Clear and concise, always.

Kristi is a storyteller from the United States, whose curiosity about the world and other cultures has led her to explore far-flung places and unsung corners on five continents, including the Middle East, camera in hand. Her degrees in journalism and nonprofit management have inspired her to never stop learning. She is most passionate about tech startups, gender equity, and the future of work.

By now, you’ve probably heard the term ‘content marketing’ a time or seven. You’ve likely also come across more than a few companies that are doing it wrong. While creating more content may seem like a good way to dominate an increasingly noisy marketplace, what you really need is a talent for generating better content, faster.

How can you command attention from Abu Dhabi to Amman? There’s no silver bullet, but there are best practices you can follow—and notorious missteps to avoid.

Here’s how can you break through writer’s block and share something that matters.

Remember: it’s not about you

Make your content about your audience. Write as if you’re speaking directly to current and prospective customers, investors or influencers in your industry. When brainstorming any new article, always take on your reader’s perspective and ask ‘what’s in it for me?’ This is the beginning of dialogue, and not of barking into a megaphone, so don’t use your channels as a means of promoting a product of service without delivering some real value.

Tip: Stuck in idea purgatory? For example, an IoT security startup founder could share honest insights on recent trends in encryption technology, or debunk industry myths about device vulnerabilities. 

An E-commerce company could use its blog to compare the latest platforms, offer practical advice on building a brand from scratch or give tips on selling in new markets.

Answer their burning questions

You can hit the ground running by providing insights into your readers’ biggest obstacles. Don’t know what keeps them up at night? It’s time to look past assumed pain points, and into what prospects are seeking. You’ll find publicly available data in a variety of places and can drill down into specifics; you just have to know where to look.

Tip: Start by scoping out websites like Quora to find relevant questions that are being asked about your field. Use Google Adwords’ Keyword Planner tool to see which terms advertisers are most heavily investing in, and you’ll be heading in the right direction. You also should check out competitor blogs to see what they’re covering—and consider fresh angles. Now, you’ll just need to sift through to decide which ones you’re best equipped to answer.

Seek to educate, not promote

Rather than overt sales tactics, true content marketing draws people in out of its inherent usefulness. That’s the goal, anyhow. With this perspective in mind, you as the author become a problem solver—not a marketer. That’s a crucial distinction: what previously involved hawking ones’ products has turned into an open conversation.

Tip: Reshape headlines to be informational rather than sensational. (‘You Won’t Believe This…’ only works as an attention grabber if you’re on staff at Buzzfeed.) Before typing words like ‘ultimate,’ ‘unparalleled,’ or ‘innovative,’ ask yourself if those contribute something meaningful to the post, or are just unnecessary fluff.

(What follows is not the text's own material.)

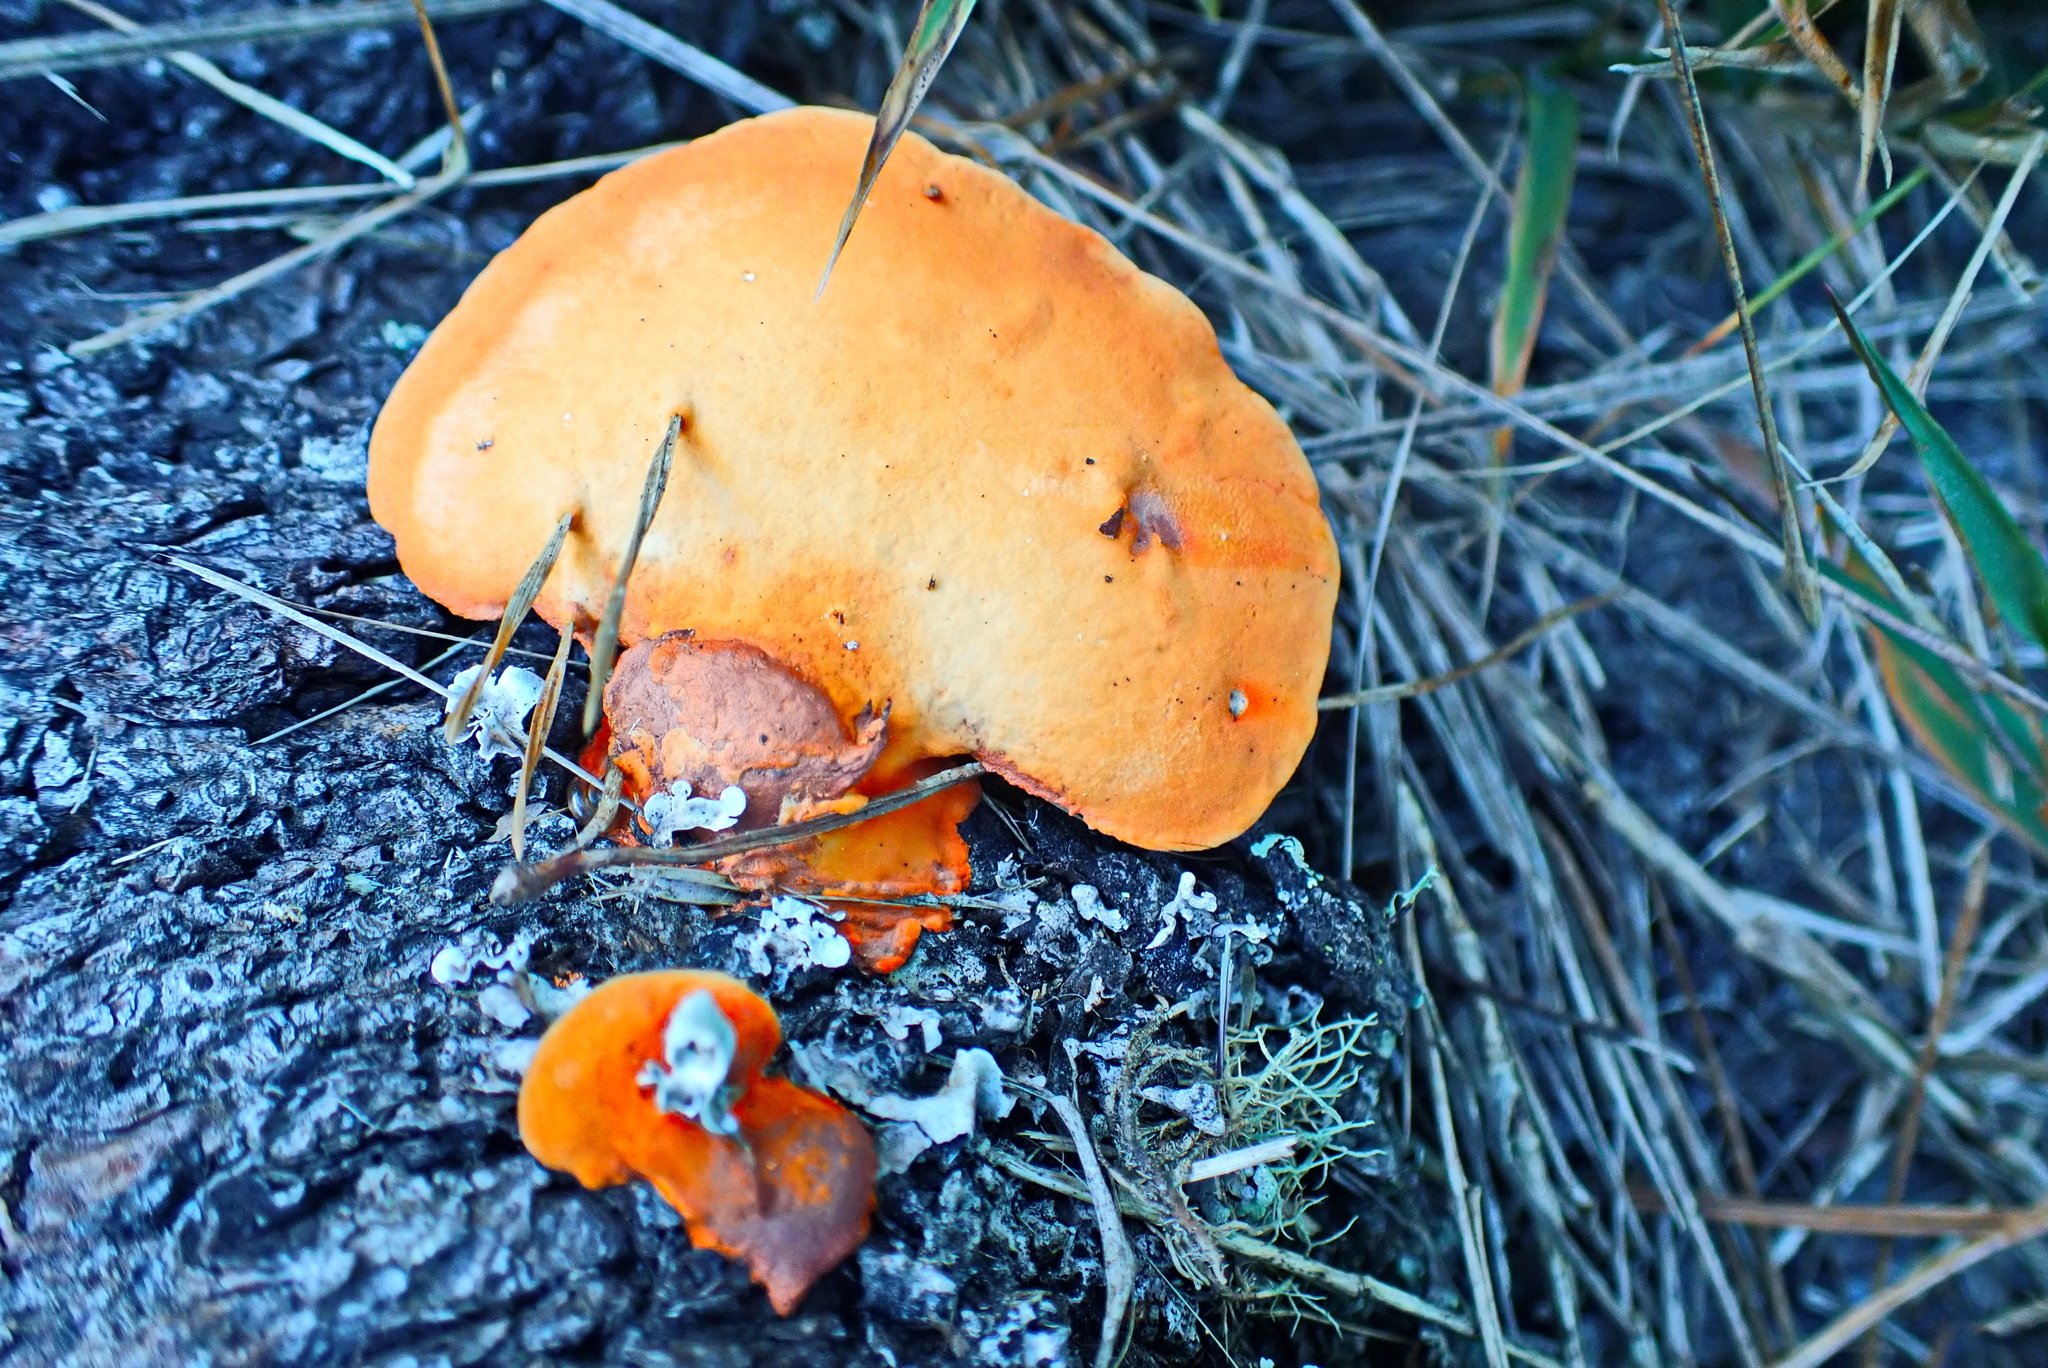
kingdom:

Be authentic and transparent 

Trust is the shortest route to persuasion. When your readers actually believe in your credibility, they take your insights to heart. Those ideas could inspire them to evangelize your product or service or motivate them to purchase. But that kind of influence comes at a price.

Tip: Coming across as a genuine resource means that sometimes, you might have to admit to your limitations, or mention a competitor in a positive light. It’s a long-term strategy that pays off when readers come to you for advice (and in exchange, you receive feedback and intelligence that others won’t).

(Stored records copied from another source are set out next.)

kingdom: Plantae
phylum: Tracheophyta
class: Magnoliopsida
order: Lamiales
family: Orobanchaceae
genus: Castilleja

One topic, with formats for every attention span

Almost any piece of content you create could take on multiple forms. Think about your info consumption style: are you a deep dive person or a chronic ‘listicle’ skimmer? Can you parse out one blog post or case study to satisfy these two very different groups?

Tip: Sure you can; take this Inc. Arabia article, for example. It could be turned into an infographic, or lead to a series of in-depth interviews with successful content marketers. 

Or perhaps it’d spur entrepreneurs like you to test out my recommendations, and offer me a wealth of user-generated content in return. With social media, you can always repurpose for different channels, turning quotes into visuals and data into compelling graphic.